By Kim Hunter
Sally Heming’s babies’ daddy was born April 13, 1743 and grew up to be the third president of the United States after virtually single handedly drafting the Declaration of Independence and practicing law where he defended what little rights freed slaves had in the 18th Century. This was more than paradoxical because Sally Heming’s babies’ daddy owned Sally Hemings and her babies. In fact, he owned most of the people related to Sally Hemings that weren’t born on the African continent.
You can find out all about this in a really thick, intriguing, meticulously documented work of nonfiction called “The Hemings of Monticello: An American Family” by Annette Gordon-Reed (Norton, 2008) to be found at fine independent sellers of new and/or used books near you.
Part of the reason the book is so thick is that the relationship between Hemings and her babies’ daddy was so convoluted, at once extraordinary and utter typical. It was typical in that white slave masters frequently raped enslaved black women and children were born from the attacks. The third president of the United States, impregnated Sally when she was about 14 years old. Part of what was unusual about this case was that the babies’ daddy took Hemings to Paris where slavery wasn’t recognized and she almost stayed and became free. The slave master told her that her children would be free if she came back to the U.S with him, so, thinking she would sacrifice her freedom for her children’s freedom, she returned to slavery in the U.S.
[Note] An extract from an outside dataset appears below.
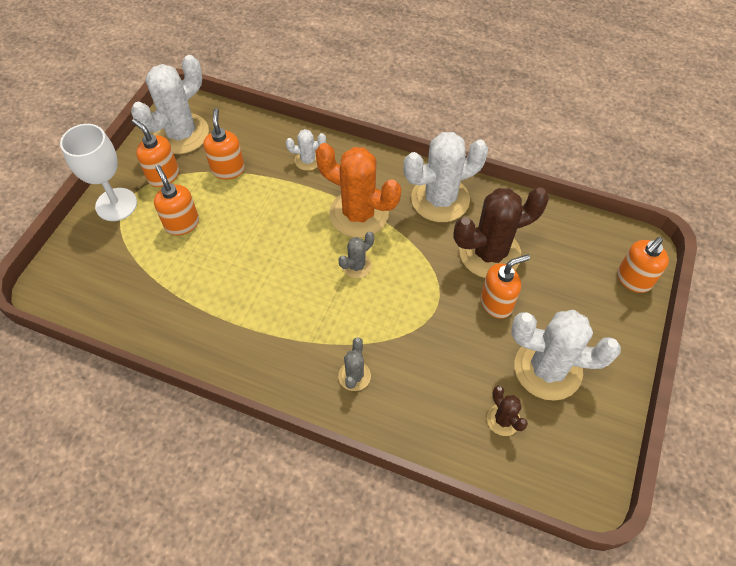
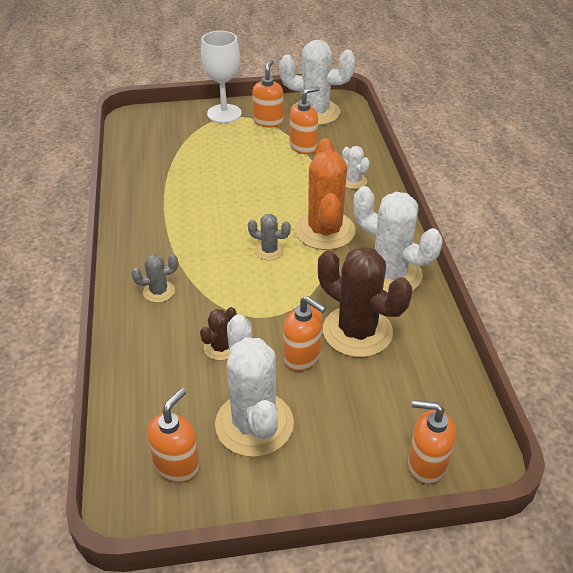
camera: 60 degrees right, 15 degrees down
(182, 224) = (233, 147): orange soap dispenser -> orange soap dispenser (177, 465)
(503, 420) = (175, 408): brown cactus -> brown cactus (221, 347)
There were myriad other machinations in the exceedingly tangled relationship between Sally Hemings and third president of the United States. She, for example, was the half-sister of the President’s wife. While her children were not freed as promised, they were giving relatively better work that most of the other African Americans held in bondage. Their positions as house slaves and, I suspect, their slave master’s need to keep the relationship discreet as possible, afforded Sally access to materials goods rarely possessed by enslaved people.
This story and others like it resonate today not just because promulgators of lies and “alternative facts” want to revise US history as romanticized fantasy, but because African Americans have unearthed these stories to integrate the Daughters of the American Revolution (DAR).
Previous to the truth-telling through DNA that proved what we many of us knew, the DAR was an all-white and quite reactionary group. In 1939, they blocked the legendary diva Marian Anderson from performing at the DAR Constitution Hall because she was black. (The DAR did relent and change their racist policies after 75,000 people attended what amounted to protest concert to hear Anderson on the steps of the Lincoln Memorial.)
This causes me to recall the famous quote by the author and Nobel Laureate William Faulkner: “The past is never dead. It’s not even the past.” We should remember that as we commemorate the 274th birthday of Sally Hemings’ babies’ daddy. Next year’s 275th commemoration will, of course be bigger and so we can all expect the story of her and her offspring will get even more attention.